Mass spectrometry-based analysis of rheumatoid factor

Jonas De Leeuw^1,2*Birthe Michiels^1,3Rita Derua^4,5Tom Dehaemers^1,6Doreen Dillaerts^1,6Maaike Cockx^1,6,7Glynis Frans^1,6Sebastien Christian Carpentier⁸Patrick Verschueren^10,9Xavier Bossuyt^1,11*

• ¹Clinical and Diagnostic Immunology, Katholieke Universiteit Leuven Departement Microbiologie Immunologie en Transplantatie, Leuven, Belgium
• ²University Hospitals Leuven, Department of Rheumatology, Leuven, Belgium
• ³Department of Laboratory Medicine, UZ Leuven, Leuven, Belgium
• ⁴Laboratory for Protein Phosphorylation and Proteomics, Katholieke Universiteit Leuven, Leuven, Belgium
• ⁵Kahtolieke Universiteit Leuven, SyBioMa, Proteomics Core, Belgium
• ⁶UZ Leuven, Department of Laboratory Medicine, Leuven, Belgium
• ⁷Pharmabs; the KU Leuven antibody center, Katholieke Universiteit Leuven, Leuven, Belgium
• ⁸SyBioMa, Proteomics Core, KU Leuven, Leuven, Belgium
• ⁹Department of Rheumatology, UZ Leuven, Leuven, Belgium
• ¹⁰Department of Development and Regeneration, Skeletal Biology and Engineering Research Center, Katholieke Universiteit Leuven, Leuven, Belgium
• ¹¹Department of Laboratory Medicine, Katholieke Universiteit Leuven, Leuven, Belgium

Rheumatoid factor (RF) are autoantibodies that are found in approximately two thirds of patients with rheumatoid arthritis, a chronic autoimmune disease characterized by potentially destructive inflammation of the joints.

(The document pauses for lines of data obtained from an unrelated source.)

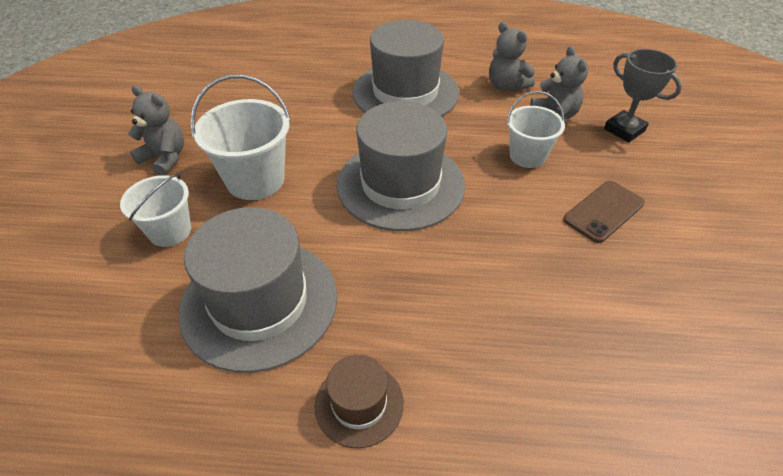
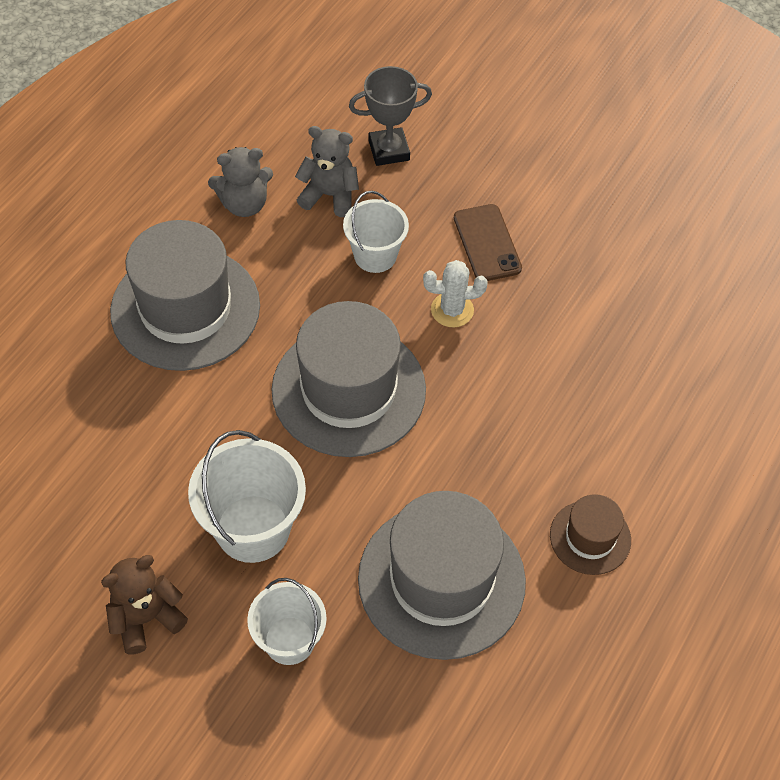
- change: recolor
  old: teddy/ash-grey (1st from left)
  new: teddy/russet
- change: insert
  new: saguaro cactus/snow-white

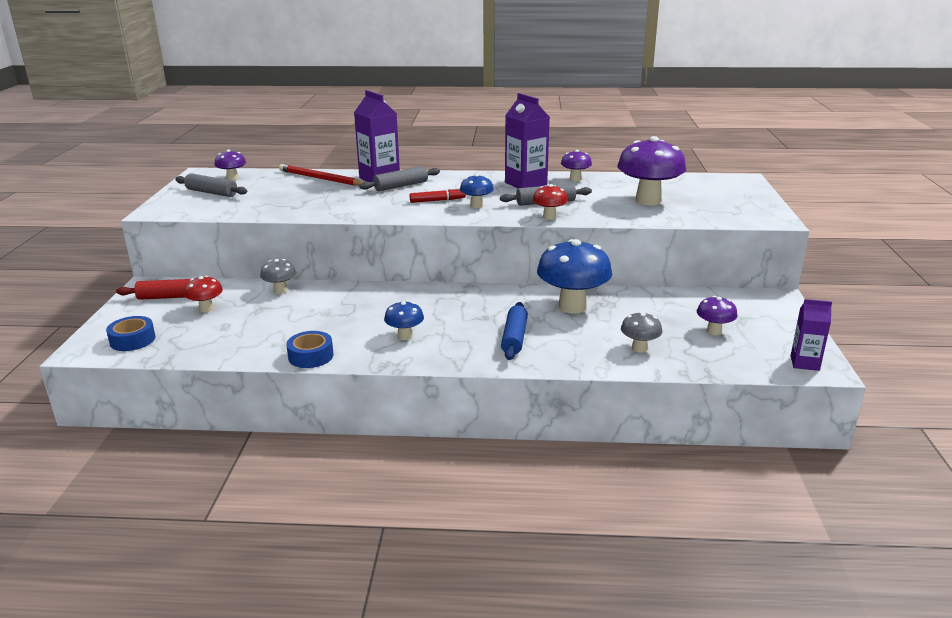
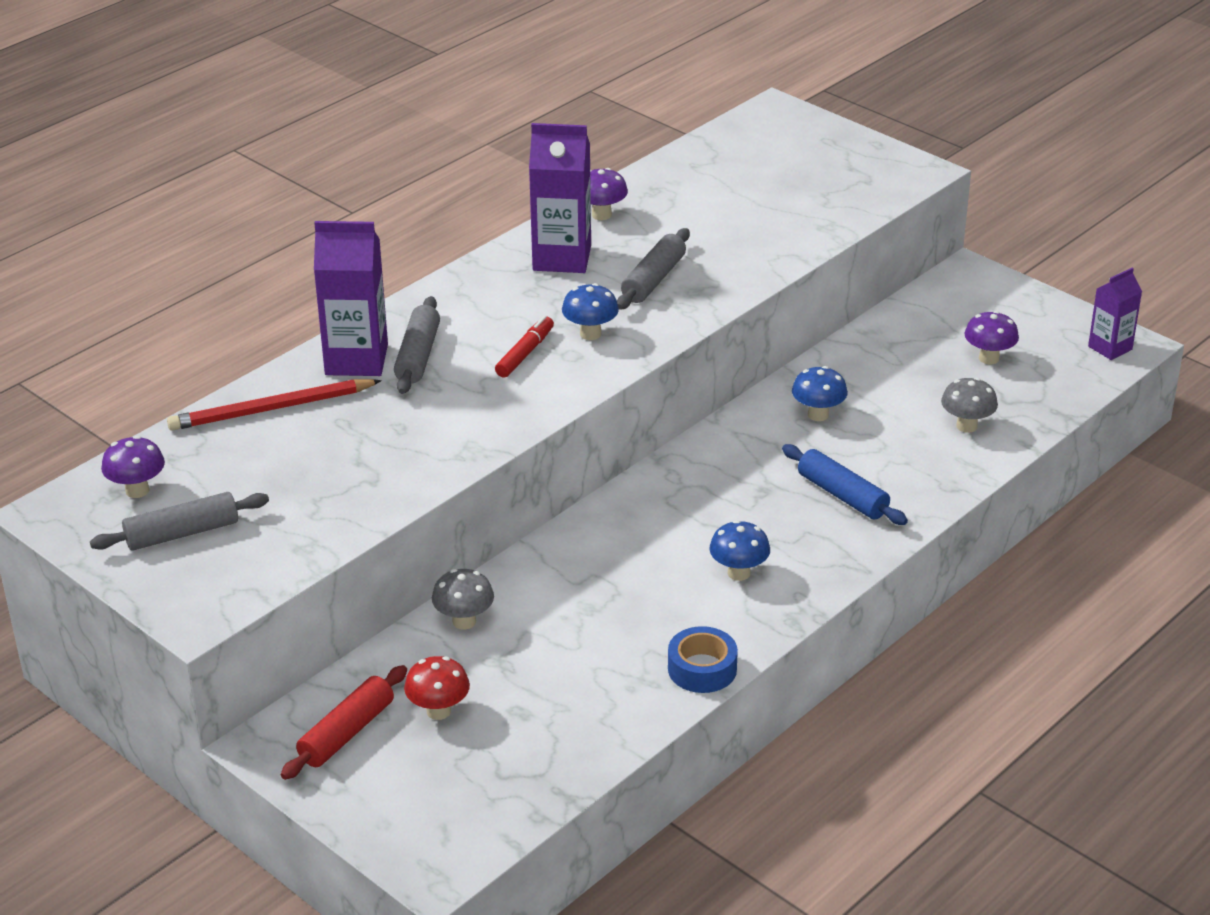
- change: delete
  old: tape/cobalt (1st from left)
- change: delete
  old: toadstool/red (2nd from left)
- change: resize
  old: toadstool/cobalt (3rd from left)
  factor: 0.5
- change: delete
  old: toadstool/purple (3rd from left)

RF consists of polyclonal antibodies targeting the Fc part of immunoglobulin G. Despite its clinical relevance, RF is not specific for RA, and conventional assays for RF detection, predominantly solid-phase tests detecting IgM RF, suffer from poor harmonization and the disability to test more than one RF isotype. We studied RF using a mass-spectrometry-based approach in RF(+), RF(-) rheumatoid arthritis patients and in disease controls. This allowed evaluation of RF at the amino acid level, including the variable and hypervariable region part of RF. RF was captured on Fc coated microwell plates, isolated, digested into peptides and analyzed by liquid chromatography tandem mass spectrometry. An initial proof-of-concept analysis was conducted comprising 12 samples, followed by a larger-scale experiment comprising 86 samples. Principal component analysis and sparse partial least squares discriminant analysis demonstrated that RF(+) RA patients displayed peptides that were differentially expressed compared with disease control patients. Framework region-derived peptides, variable region-derived peptides as well as de novo sequenced peptides not present in the human proteome database, were found to be enriched in RF(+) sera compared to disease control sera. Interestingly, some of these peptides were also upregulated in sera from RF(-) RA patients. Furthermore, mass spectrometry analysis revealed different RF isotypes. In addition to IgM, also IgA and IgG isotypes were observed. RF-IgG2 isotype was observed in RF(+) as well as in RF(-) RA patients. In summary, our findings highlight that mass spectrometry provides a platform for elucidating the heterogeneity and isotypic diversity of RF autoantibodies in RA, overcoming limitations inherent to current solid-phase RF assays. Upregulated de novo peptides were found, possibly related to the hypervariable regions of RF. Further validation using integrated proteomic and genomic approaches is required to confirm these novel peptides and their localization within the RF hypervariable regions.